Como um estrategista nato, ele não mergulhou de cara. Sentou-se na areia, ajeitou o calção e ficou observando a fauna local. Foi quando seus olhos brilharam ao ver a "coreografia" dos guarda-vidas.
O Grande Equívoco
Ele via os rapazes musculosos, bronzeados e heróicos correndo para o mar. Eles traziam banhistas exaustos e, na areia, inclinavam-se sobre eles para o que Rodrigues interpretou como o Ápice do Romance Praiano: a respiração boca-a-boca.
Para Rodrigues, aquilo não era primeiros socorros. Era um atendimento VIP com direito a beijo de cinema.
"Uai", pensou ele, "em São Fidélis a gente ganha é moscas na beira do rio, aqui a prefeitura oferece até carinho de brinde para quem se cansa!"
A Operação "Resgate do Amor"
Decidido a descolar seu selinho oficial do Corpo de Bombeiros, Rodrigues entrou no mar. Ele não nadava, ele desbravava. Quando a água bateu no peito e as ondas começaram a dar caldo, ele achou que era a hora de ativar o modo Vítima Sedutora.

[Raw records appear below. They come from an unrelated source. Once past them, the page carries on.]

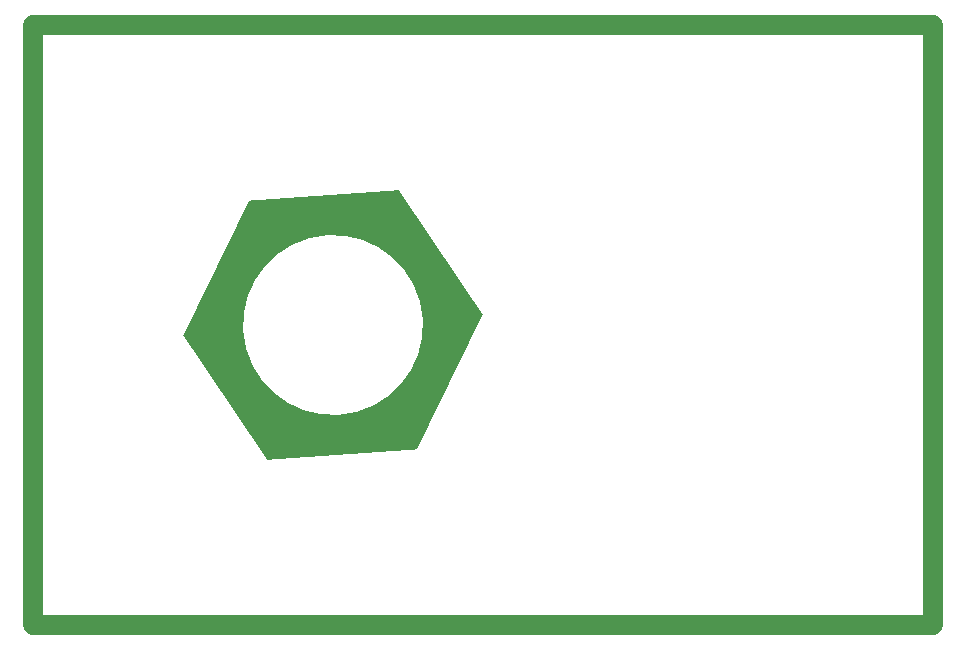
<source format=gbr>
%MOIN*%
%FSLAX23Y23*%
%OFA0.0000B0.0000*%
G90*

%ADD10C,0.0650*%
%ADD17P,1X6X4X0.6*%

G54D17*
X1000Y1000D03*

X0Y0D02*
G54D10*
X0Y0D01*
X3000D01*
Y2000D01*
X0D01*
Y0D01*
M02*

</source>
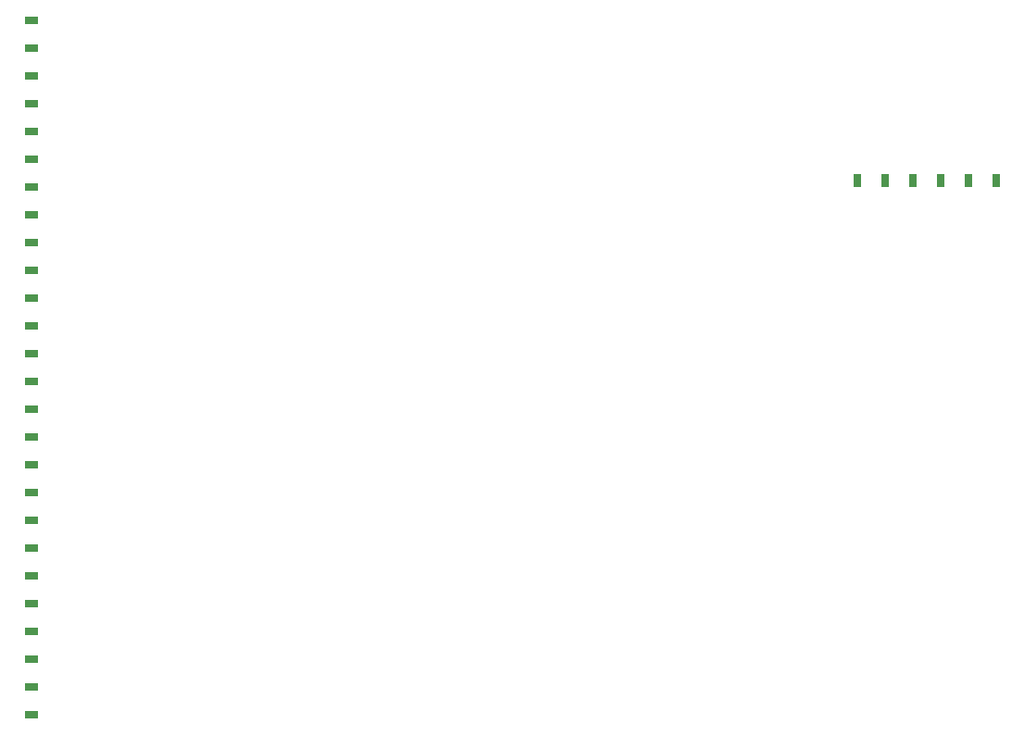
<source format=gtp>
G75*
%MOIN*%
%OFA0B0*%
%FSLAX25Y25*%
%IPPOS*%
%LPD*%
%AMOC8*
5,1,8,0,0,1.08239X$1,22.5*
%
%ADD10R,0.02500X0.05000*%
%ADD11R,0.05000X0.02500*%
D10*
X0330000Y0222500D03*
X0340000Y0222500D03*
X0350000Y0222500D03*
X0360000Y0222500D03*
X0370000Y0222500D03*
X0380000Y0222500D03*
D11*
X0032500Y0030000D03*
X0032500Y0040000D03*
X0032500Y0050000D03*
X0032500Y0060000D03*
X0032500Y0070000D03*
X0032500Y0080000D03*
X0032500Y0090000D03*
X0032500Y0100000D03*
X0032500Y0110000D03*
X0032500Y0120000D03*
X0032500Y0130000D03*
X0032500Y0140000D03*
X0032500Y0150000D03*
X0032500Y0160000D03*
X0032500Y0170000D03*
X0032500Y0180000D03*
X0032500Y0190000D03*
X0032500Y0200000D03*
X0032500Y0210000D03*
X0032500Y0220000D03*
X0032500Y0230000D03*
X0032500Y0240000D03*
X0032500Y0250000D03*
X0032500Y0260000D03*
X0032500Y0270000D03*
X0032500Y0280000D03*
M02*

</source>
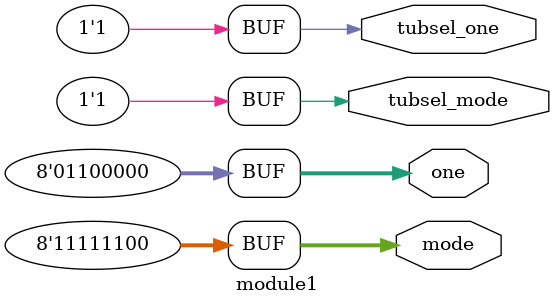
<source format=v>
module module1(
    output reg[7:0] mode,
    output reg[7:0] one,
    output tubsel_mode,//选择哪个数码管亮
    output tubsel_one
    );
    assign tubsel_mode=1'b1;
    assign tubsel_one=1'b1;
    always @* begin
     mode=8'b1111_1100;
     one = 8'b0110_0000;
    end
endmodule
</source>
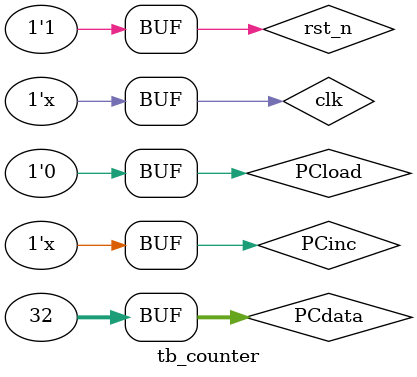
<source format=v>
`timescale 1ns / 1ps


module tb_counter();

parameter n = 32;

reg [n-1:0] PCdata;
reg PCload, PCinc, clk, rst_n;
wire [n-1:0] PCout;

initial begin
rst_n = 0;
PCdata = 32;
PCinc = 0;
PCload = 1;
clk = 1;
#30 rst_n = 1;
#20 PCload = 0;
end

always #5 clk <= ~clk;
always #15 PCinc <= ~ PCinc;

counter count(.clk(clk), .rst_n(rst_n), .PCdata(PCdata), .PCload(PCload), .PCinc(PCinc), .PCout(PCout));

endmodule

</source>
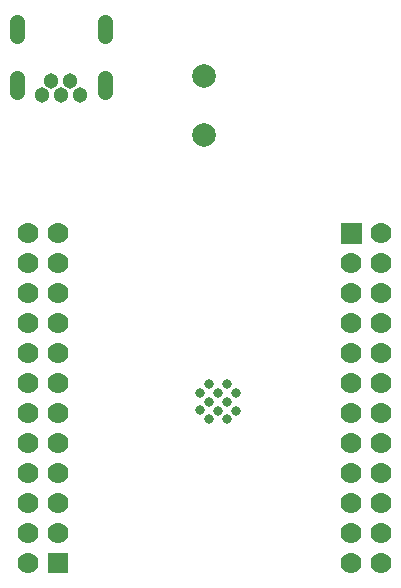
<source format=gbs>
G04 Layer: BottomSolderMaskLayer*
G04 EasyEDA v6.4.25, 2021-10-04T21:21:11--4:00*
G04 2cf70da8eae2490c89e5189a04a06a47,96b9eb17c6bf4bf1aa34359f555252a9,10*
G04 Gerber Generator version 0.2*
G04 Scale: 100 percent, Rotated: No, Reflected: No *
G04 Dimensions in millimeters *
G04 leading zeros omitted , absolute positions ,4 integer and 5 decimal *
%FSLAX45Y45*%
%MOMM*%

%ADD38C,1.3016*%
%ADD39C,2.0032*%
%ADD47R,1.7780X1.7780*%
%ADD48C,1.7780*%
%ADD56C,0.8232*%

%LPD*%
D38*
X241980Y732627D02*
G01*
X241980Y852627D01*
X241980Y257622D02*
G01*
X241980Y377621D01*
X-502010Y257622D02*
G01*
X-502010Y377621D01*
X-502010Y732627D02*
G01*
X-502010Y852627D01*
D39*
G01*
X1080079Y390062D03*
G01*
X1080079Y-109910D03*
D38*
G01*
X-292003Y227451D03*
G01*
X-132008Y227451D03*
G01*
X-211993Y347822D03*
G01*
X-51998Y347822D03*
G01*
X27985Y227451D03*
D47*
G01*
X-158094Y-3733500D03*
D48*
G01*
X-412094Y-3733500D03*
G01*
X-158094Y-3479500D03*
G01*
X-412094Y-3479500D03*
G01*
X-158094Y-3225500D03*
G01*
X-412094Y-3225500D03*
G01*
X-158094Y-2971500D03*
G01*
X-412094Y-2971500D03*
G01*
X-158094Y-2717500D03*
G01*
X-412094Y-2717500D03*
G01*
X-158094Y-2463500D03*
G01*
X-412094Y-2463500D03*
G01*
X-158094Y-2209500D03*
G01*
X-412094Y-2209500D03*
G01*
X-158094Y-1955500D03*
G01*
X-412094Y-1955500D03*
G01*
X-158094Y-1701500D03*
G01*
X-412094Y-1701500D03*
G01*
X-158094Y-1447500D03*
G01*
X-412094Y-1447500D03*
G01*
X-158094Y-1193500D03*
G01*
X-412094Y-1193500D03*
G01*
X-158094Y-939500D03*
G01*
X-412094Y-939500D03*
G36*
X2235093Y-1030432D02*
G01*
X2235093Y-852632D01*
X2412893Y-852632D01*
X2412893Y-1030432D01*
G37*
G01*
X2578018Y-941405D03*
G01*
X2324018Y-1195405D03*
G01*
X2578018Y-1195405D03*
G01*
X2324018Y-1449405D03*
G01*
X2578018Y-1449405D03*
G01*
X2324018Y-1703405D03*
G01*
X2578018Y-1703405D03*
G01*
X2324018Y-1957405D03*
G01*
X2578018Y-1957405D03*
G01*
X2324018Y-2211405D03*
G01*
X2578018Y-2211405D03*
G01*
X2324018Y-2465405D03*
G01*
X2578018Y-2465405D03*
G01*
X2324018Y-2719405D03*
G01*
X2578018Y-2719405D03*
G01*
X2324018Y-2973405D03*
G01*
X2578018Y-2973405D03*
G01*
X2324018Y-3227405D03*
G01*
X2578018Y-3227405D03*
G01*
X2324018Y-3481405D03*
G01*
X2578018Y-3481405D03*
G01*
X2324018Y-3735405D03*
G01*
X2578018Y-3735405D03*
D56*
G01*
X1274008Y-2515036D03*
G01*
X1123995Y-2515036D03*
G01*
X1048989Y-2440030D03*
G01*
X1048989Y-2290018D03*
G01*
X1123995Y-2215037D03*
G01*
X1274008Y-2215037D03*
G01*
X1274008Y-2365024D03*
G01*
X1123995Y-2365024D03*
G01*
X1199001Y-2445034D03*
G01*
X1199001Y-2289027D03*
G01*
X1349014Y-2442011D03*
G01*
X1348988Y-2289027D03*
M02*

</source>
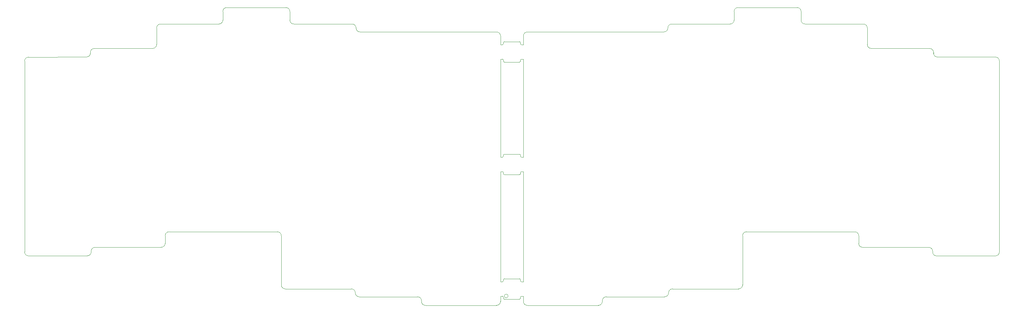
<source format=gbr>
%TF.GenerationSoftware,KiCad,Pcbnew,9.0.1*%
%TF.CreationDate,2025-04-16T23:21:15+03:00*%
%TF.ProjectId,turfing,74757266-696e-4672-9e6b-696361645f70,rev?*%
%TF.SameCoordinates,Original*%
%TF.FileFunction,Profile,NP*%
%FSLAX46Y46*%
G04 Gerber Fmt 4.6, Leading zero omitted, Abs format (unit mm)*
G04 Created by KiCad (PCBNEW 9.0.1) date 2025-04-16 23:21:15*
%MOMM*%
%LPD*%
G01*
G04 APERTURE LIST*
%TA.AperFunction,Profile*%
%ADD10C,0.100000*%
%TD*%
G04 APERTURE END LIST*
D10*
X146175355Y-130000000D02*
X145675355Y-130000000D01*
X145675355Y-130000000D02*
X145675355Y-101675000D01*
X237647480Y-118160859D02*
X237644708Y-120158409D01*
X145675355Y-135100355D02*
G75*
G02*
X144675355Y-136099955I-999955J355D01*
G01*
X240850000Y-69940000D02*
G75*
G02*
X239850000Y-68940000I0J1000000D01*
G01*
X171829690Y-135100000D02*
G75*
G02*
X170829690Y-136099990I-999990J0D01*
G01*
X150805099Y-133999290D02*
G75*
G02*
X151055099Y-133749299I250001J-10D01*
G01*
X256850000Y-71150000D02*
X256850000Y-70940000D01*
X23500000Y-73178115D02*
X23500000Y-122358922D01*
X88400176Y-117149656D02*
G75*
G02*
X89399844Y-118149656I-376J-1000044D01*
G01*
X89399848Y-118149656D02*
X89399848Y-130849984D01*
X188829690Y-132850000D02*
G75*
G02*
X189829690Y-131849990I1000010J0D01*
G01*
X57400000Y-64650000D02*
G75*
G02*
X58400000Y-63650000I1000000J0D01*
G01*
X90600000Y-59400000D02*
G75*
G02*
X91600000Y-60400000I0J-1000000D01*
G01*
X40600000Y-122350521D02*
G75*
G02*
X39600521Y-123350500I-1000000J21D01*
G01*
X150550000Y-97175000D02*
G75*
G02*
X150800000Y-97425000I0J-250000D01*
G01*
X146175355Y-72700000D02*
X145675355Y-72700000D01*
X150550000Y-97175000D02*
X146670657Y-97175000D01*
X56400000Y-69940000D02*
X41400000Y-69940000D01*
X90399848Y-131850000D02*
G75*
G02*
X89399900Y-130849984I-48J999900D01*
G01*
X257630547Y-123369479D02*
G75*
G02*
X256630021Y-122369479I-547J999979D01*
G01*
X23500000Y-73178115D02*
G75*
G02*
X24498113Y-72178102I1000000J15D01*
G01*
X152555045Y-136100000D02*
G75*
G02*
X151555100Y-135099645I-45J999900D01*
G01*
X255630231Y-121159795D02*
G75*
G02*
X256630005Y-122159795I-231J-1000005D01*
G01*
X108400000Y-132850000D02*
X108400000Y-132890000D01*
X39600521Y-123350521D02*
X24500556Y-123358922D01*
X150805099Y-73199290D02*
G75*
G02*
X150555099Y-73449299I-249999J-10D01*
G01*
X188650000Y-64690000D02*
G75*
G02*
X187650000Y-65690000I-1000000J0D01*
G01*
X146425355Y-68700000D02*
G75*
G02*
X146175355Y-68949955I-249955J0D01*
G01*
X146425355Y-97425000D02*
G75*
G02*
X146675355Y-97174955I250045J0D01*
G01*
X151055099Y-101674290D02*
X151555101Y-101674290D01*
X59594238Y-118139149D02*
G75*
G02*
X60594566Y-117140537I999962J-1351D01*
G01*
X150805099Y-102174290D02*
G75*
G02*
X150555099Y-102424299I-249999J-10D01*
G01*
X256630026Y-122159795D02*
X256630026Y-122369479D01*
X150800000Y-97675000D02*
X150800000Y-97425000D01*
X58591461Y-121140205D02*
X41603162Y-121140205D01*
X126400000Y-136100000D02*
X144675355Y-136100000D01*
X74400000Y-60400000D02*
X74400000Y-62650000D01*
X109400000Y-133890000D02*
G75*
G02*
X108400000Y-132890000I0J1000000D01*
G01*
X150550000Y-68200000D02*
X146670657Y-68200000D01*
X144675355Y-65690000D02*
X109600000Y-65690000D01*
X151555101Y-72699290D02*
X151550000Y-97925000D01*
X171829690Y-134890000D02*
X171829690Y-135100000D01*
X151050000Y-130000000D02*
X151550000Y-130000000D01*
X150550000Y-129250000D02*
X146670657Y-129250000D01*
X146425355Y-97675000D02*
G75*
G02*
X146175355Y-97924955I-249955J0D01*
G01*
X272750000Y-72150000D02*
G75*
G02*
X273750000Y-73150000I0J-1000000D01*
G01*
X188829690Y-132890000D02*
G75*
G02*
X187829690Y-133889990I-999990J0D01*
G01*
X90600000Y-59400000D02*
X75400000Y-59400000D01*
X59594238Y-118139149D02*
X59591460Y-120141593D01*
X150805099Y-101924290D02*
X150805099Y-102174290D01*
X150805099Y-72949290D02*
X150805099Y-73199290D01*
X40400000Y-71150000D02*
X40400000Y-70940000D01*
X150805099Y-134249290D02*
G75*
G02*
X150555099Y-134499299I-249999J-10D01*
G01*
X147635489Y-133690000D02*
G75*
G02*
X146664511Y-133690000I-485489J0D01*
G01*
X146664511Y-133690000D02*
G75*
G02*
X147635489Y-133690000I485489J0D01*
G01*
X151050000Y-130000000D02*
G75*
G02*
X150800000Y-129750000I0J250000D01*
G01*
X187650000Y-65690000D02*
X152579335Y-65690000D01*
X205650000Y-60400000D02*
G75*
G02*
X206650000Y-59400000I1000000J0D01*
G01*
X125400000Y-134890000D02*
X125400000Y-135100000D01*
X151579335Y-66690000D02*
X151579335Y-68950000D01*
X207829874Y-118150329D02*
X207829874Y-130850000D01*
X255850000Y-69940000D02*
G75*
G02*
X256850000Y-70940000I0J-1000000D01*
G01*
X204650000Y-63650000D02*
X189650000Y-63650000D01*
X146425355Y-101925000D02*
X146425355Y-102175000D01*
X205650000Y-62650000D02*
X205650000Y-60400000D01*
X146675355Y-102425000D02*
G75*
G02*
X146425400Y-102175000I45J250000D01*
G01*
X238850000Y-63650000D02*
G75*
G02*
X239850000Y-64650000I0J-1000000D01*
G01*
X205650000Y-62650000D02*
G75*
G02*
X204650000Y-63650000I-1000000J0D01*
G01*
X150805099Y-101924290D02*
G75*
G02*
X151055099Y-101674299I250001J-10D01*
G01*
X146175355Y-101675000D02*
G75*
G02*
X146425400Y-101925000I45J-250000D01*
G01*
X151050100Y-68950000D02*
X151579335Y-68950000D01*
X145675355Y-133750000D02*
X145675355Y-135100000D01*
X107400000Y-131850000D02*
G75*
G02*
X108400000Y-132850000I0J-1000000D01*
G01*
X146175355Y-133750000D02*
G75*
G02*
X146425400Y-134000000I45J-250000D01*
G01*
X24500556Y-123358922D02*
G75*
G02*
X23499978Y-122358922I-556J1000022D01*
G01*
X223850000Y-63650000D02*
G75*
G02*
X222850000Y-62650000I0J1000000D01*
G01*
X146425355Y-97675000D02*
X146425355Y-97425000D01*
X272750000Y-72150000D02*
X257850000Y-72150000D01*
X92600000Y-63650000D02*
G75*
G02*
X91600000Y-62650000I0J1000000D01*
G01*
X150805099Y-72949290D02*
G75*
G02*
X151055099Y-72699299I250001J-10D01*
G01*
X74400000Y-62650000D02*
G75*
G02*
X73400000Y-63650000I-1000000J0D01*
G01*
X146425355Y-129750000D02*
X146425355Y-129500000D01*
X207829874Y-118150329D02*
G75*
G02*
X208830203Y-117150374I999926J29D01*
G01*
X88400176Y-117149656D02*
X60594566Y-117140537D01*
X236647810Y-117159471D02*
G75*
G02*
X237647528Y-118160859I-310J-1000029D01*
G01*
X146175355Y-97925000D02*
X145675355Y-97925000D01*
X206829874Y-131850000D02*
X189829690Y-131850000D01*
X273750000Y-122369479D02*
X273750000Y-73150000D01*
X40600000Y-122140205D02*
G75*
G02*
X41600205Y-121140200I1000000J5D01*
G01*
X151050000Y-97925000D02*
G75*
G02*
X150800000Y-97675000I100J250100D01*
G01*
X40400000Y-70940000D02*
G75*
G02*
X41400000Y-69940000I1000000J0D01*
G01*
X146675355Y-73449999D02*
X150557221Y-73449290D01*
X124400000Y-133890000D02*
X109400000Y-133890000D01*
X146175355Y-68950000D02*
X145675355Y-68950000D01*
X151055099Y-133749290D02*
X151555101Y-133749290D01*
X188650000Y-64650000D02*
G75*
G02*
X189650000Y-63650000I1000000J0D01*
G01*
X146175355Y-133750000D02*
X145675355Y-133750000D01*
X151579335Y-66689645D02*
G75*
G02*
X152579335Y-65689935I1000065J-355D01*
G01*
X236647810Y-117159471D02*
X208830203Y-117150329D01*
X273750000Y-122369479D02*
G75*
G02*
X272750000Y-123369500I-1000000J-21D01*
G01*
X146675355Y-134500000D02*
G75*
G02*
X146425400Y-134250000I45J250000D01*
G01*
X107600000Y-63650000D02*
G75*
G02*
X108600000Y-64650000I0J-1000000D01*
G01*
X146425355Y-134004743D02*
X146425355Y-134250000D01*
X239850000Y-64650000D02*
X239850000Y-68940000D01*
X150800000Y-129750000D02*
X150800000Y-129500000D01*
X146425355Y-68700000D02*
X146425355Y-68450000D01*
X150552979Y-134499290D02*
X146675400Y-134500000D01*
X188829690Y-132850000D02*
X188829690Y-132890000D01*
X74400000Y-60400000D02*
G75*
G02*
X75400000Y-59400000I1000000J0D01*
G01*
X151050000Y-97925000D02*
X151550000Y-97925000D01*
X150800000Y-68700000D02*
X150800000Y-68450000D01*
X171829690Y-134890000D02*
G75*
G02*
X172829690Y-133889990I1000010J0D01*
G01*
X238644707Y-121159796D02*
G75*
G02*
X237644705Y-120158409I-7J999996D01*
G01*
X151555101Y-101674290D02*
X151550000Y-130000000D01*
X146425355Y-72950000D02*
X146425355Y-73200000D01*
X152555045Y-136100000D02*
X170829690Y-136100000D01*
X172829690Y-133890000D02*
X187829690Y-133890000D01*
X107600000Y-63650000D02*
X92600000Y-63650000D01*
X146425355Y-129750000D02*
G75*
G02*
X146175355Y-129999955I-249955J0D01*
G01*
X57400000Y-68940000D02*
G75*
G02*
X56400000Y-69940000I-1000000J0D01*
G01*
X207829874Y-130850016D02*
G75*
G02*
X206829874Y-131849974I-999974J16D01*
G01*
X151050000Y-68950000D02*
G75*
G02*
X150800000Y-68700000I100J250100D01*
G01*
X40400000Y-71150000D02*
G75*
G02*
X39400000Y-72150000I-1000000J0D01*
G01*
X107400000Y-131850000D02*
X90399848Y-131850000D01*
X126400000Y-136100000D02*
G75*
G02*
X125400000Y-135100000I0J1000000D01*
G01*
X188650000Y-64650000D02*
X188650000Y-64690000D01*
X59591460Y-120141593D02*
G75*
G02*
X58591461Y-121140261I-1000060J1393D01*
G01*
X151555101Y-135099645D02*
X151555101Y-133749290D01*
X257630547Y-123369478D02*
X272750000Y-123369479D01*
X146675355Y-73450000D02*
G75*
G02*
X146425400Y-73200000I45J250000D01*
G01*
X257850000Y-72150000D02*
G75*
G02*
X256850000Y-71150000I0J1000000D01*
G01*
X255630231Y-121159796D02*
X238644707Y-121159796D01*
X108600000Y-64690000D02*
X108600000Y-64650000D01*
X73400000Y-63650000D02*
X58400000Y-63650000D01*
X150805099Y-133999290D02*
X150805099Y-134249290D01*
X150550000Y-68200000D02*
G75*
G02*
X150800000Y-68450000I0J-250000D01*
G01*
X40600000Y-122140205D02*
X40600000Y-122350521D01*
X144675355Y-65690000D02*
G75*
G02*
X145675400Y-66690000I45J-1000000D01*
G01*
X150550000Y-129250000D02*
G75*
G02*
X150800000Y-129500000I0J-250000D01*
G01*
X146175355Y-101675000D02*
X145675355Y-101675000D01*
X221850000Y-59400000D02*
G75*
G02*
X222850000Y-60400000I0J-1000000D01*
G01*
X124400000Y-133890000D02*
G75*
G02*
X125400000Y-134890000I0J-1000000D01*
G01*
X109600000Y-65690000D02*
G75*
G02*
X108600000Y-64690000I0J1000000D01*
G01*
X145675355Y-66690000D02*
X145675355Y-68950000D01*
X91600000Y-62650000D02*
X91600000Y-60400000D01*
X223850000Y-63650000D02*
X238850000Y-63650000D01*
X222850000Y-60400000D02*
X222850000Y-62650000D01*
X221850000Y-59400000D02*
X206650000Y-59400000D01*
X151055099Y-72699290D02*
X151555101Y-72699290D01*
X240850000Y-69940000D02*
X255850000Y-69940000D01*
X146675355Y-102424999D02*
X150557221Y-102424290D01*
X146425355Y-129500000D02*
G75*
G02*
X146675355Y-129249955I250045J0D01*
G01*
X145675355Y-97925000D02*
X145675355Y-72700000D01*
X57400000Y-64650000D02*
X57400000Y-68940000D01*
X146425355Y-68450000D02*
G75*
G02*
X146675355Y-68199955I250045J0D01*
G01*
X146175355Y-72700000D02*
G75*
G02*
X146425400Y-72950000I45J-250000D01*
G01*
X39400000Y-72150000D02*
X24498113Y-72178117D01*
M02*

</source>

Afastou-se da margem, começou a bater os braços como se estivesse lutando contra um polvo gigante e gritou a plenos pulmões: — “EI, GALÃS! SOCORRO! ESTOU À DERIVA! VENHAM PEGAR O GIANICCINE!”
Os guarda-vidas, vendo aquele homem acenando freneticamente com um sorriso suspeito no rosto, pensaram: "Lá vem mais um que não respeita a valeta".
O Fim do Sonho (e do Biquinho)
Arrastaram o pobre Rodrigues até a areia. Ele, já se preparando para o momento de glória, fechou os olhos, relaxou o corpo e fez o famoso "bico de pato", esperando o contato imediato de terceiro grau.
Passou um minuto. Dois minutos. Só ouvia o barulho das ondas e o som de apitos. Abriu um olho, depois o outro. Viu os dois guarda-vidas em pé, suados e com cara de poucos amigos, apenas limpando a areia dos joelhos.
— “E aí, tio? Da próxima vez não vai tão fundo que a correnteza tá forte. Cuidado, hein!” — disse um deles, já dando as costas.
Rodrigues levantou num pulo, indignado, sacudindo a areia do calção: — “SÓ ISSO?! Cadê a assistência completa? Cadê o protocolo? Eu quase morri (de vontade) e vocês me deixam aqui a seco? Que falta de profissionalismo!”
Epílogo
Rodrigues foi embora bufando, jurando que as praias daquela região eram "propaganda enganosa". Agora, ele estuda o mapa da TERRA DISTANTE. Dizem que lá, o mar é tão fundo e o serviço é tão dedicado, que o "beijo" vem até com acompanhamento de banda de música.